▶ Page excerpt:
(11-23-2020 09:40 AM)Lush Wrote: one article said keith could play some spot four as well. rap in a practice video i saw looked solid as hell; surprised to hear he has defensive liabilities
Hard to get much from practice videos, mostly pretty short. Brannen said that Rap has been showing nice physicality with Vogt, but my concern isn't so much his interior defense at center, but his perimeter defense if he plays the 4. I've gone back and watched quite a few games from Rap playing at Colgate. One of his big issues is simply giving up on the play when he gets beat, that is correctable but also a common trend for him over the past few years. Brannen will probably fix it, or Rap will be sitting on the bench.
The other issue is more about his size/mobility and depends on what position he plays. If he plays center, he should be fine, he's mobile enough to guard most big men and strong/tall enough to hold his own on the interior. But playing the 4 is another issue entirely, he doesn't have great mobility and aside from freakish athletes (Diarra) it is hard to be 6'10" and guard a smaller guy on the perimeter, even much better athletes (like Scott, Diarra or Gary Clark) struggle with it at times. A lot of teams run a 6'6"-6'8" more mobile guy at the 4 and Rap is going to struggle to guard those guys. It seems like on film he gets beat off the dribble a fair amount while at the 4.
This issue with likely be exacerbated if Rap is playing with Vogt at the 5. Not only will Rap have issues guarding on the perimeter, Vogt isn't a great help defender, so if/when Rap gets beat there won't be good help for him. I expect teams to focus heavily on getting Rap in a mismatch on the perimeter and then bring Vogt's man out to run the pick-and-roll. Last year Vogt was weak in pick-and-roll defense and with Rap also not being great defending the drive it seems like an area other teams will try to exploit.
Maybe all my speculation will turn out wrong, but I am expecting it to be difficult to play Rap and Vogt at the same time. If they pair up well enough on offense we may be able to do it anyway and accept that we will give up some defense but score more on offense. But if they aren't generating a lot of offense, they probably will be unplayable together.

▶ Exercise instructions:
[1] Answer these questions about the post on Rap's defense:
(a) At which school did the writer watch Rap play games?
(b) What does the post say Vogt was weak in last year?
(c) What height range does the post give for the more mobile players many teams use at the 4?
[2] From the post on Rap's defense, extract the passage word for word, beginning at the words "Maybe all my" and stopping after "be unplayable together.".

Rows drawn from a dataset
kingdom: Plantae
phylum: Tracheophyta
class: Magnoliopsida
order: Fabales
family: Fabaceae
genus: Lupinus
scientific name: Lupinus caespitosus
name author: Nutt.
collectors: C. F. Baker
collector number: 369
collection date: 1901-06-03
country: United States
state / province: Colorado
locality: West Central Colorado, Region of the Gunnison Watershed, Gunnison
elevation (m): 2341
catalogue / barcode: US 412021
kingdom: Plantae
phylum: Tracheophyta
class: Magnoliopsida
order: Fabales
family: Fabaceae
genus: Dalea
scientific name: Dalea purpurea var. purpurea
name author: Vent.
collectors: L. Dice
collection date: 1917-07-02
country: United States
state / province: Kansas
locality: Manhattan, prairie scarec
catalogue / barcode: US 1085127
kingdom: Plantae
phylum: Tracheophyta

▶ Solution set:
[1]
(a) Colgate
(b) Pick-and-roll defense
(c) 6'6"-6'8"

[2]
Maybe all my speculation will turn out wrong, but I am expecting it to be difficult to play Rap and Vogt at the same time. If they pair up well enough on offense we may be able to do it anyway and accept that we will give up some defense but score more on offense. But if they aren't generating a lot of offense, they probably will be unplayable together.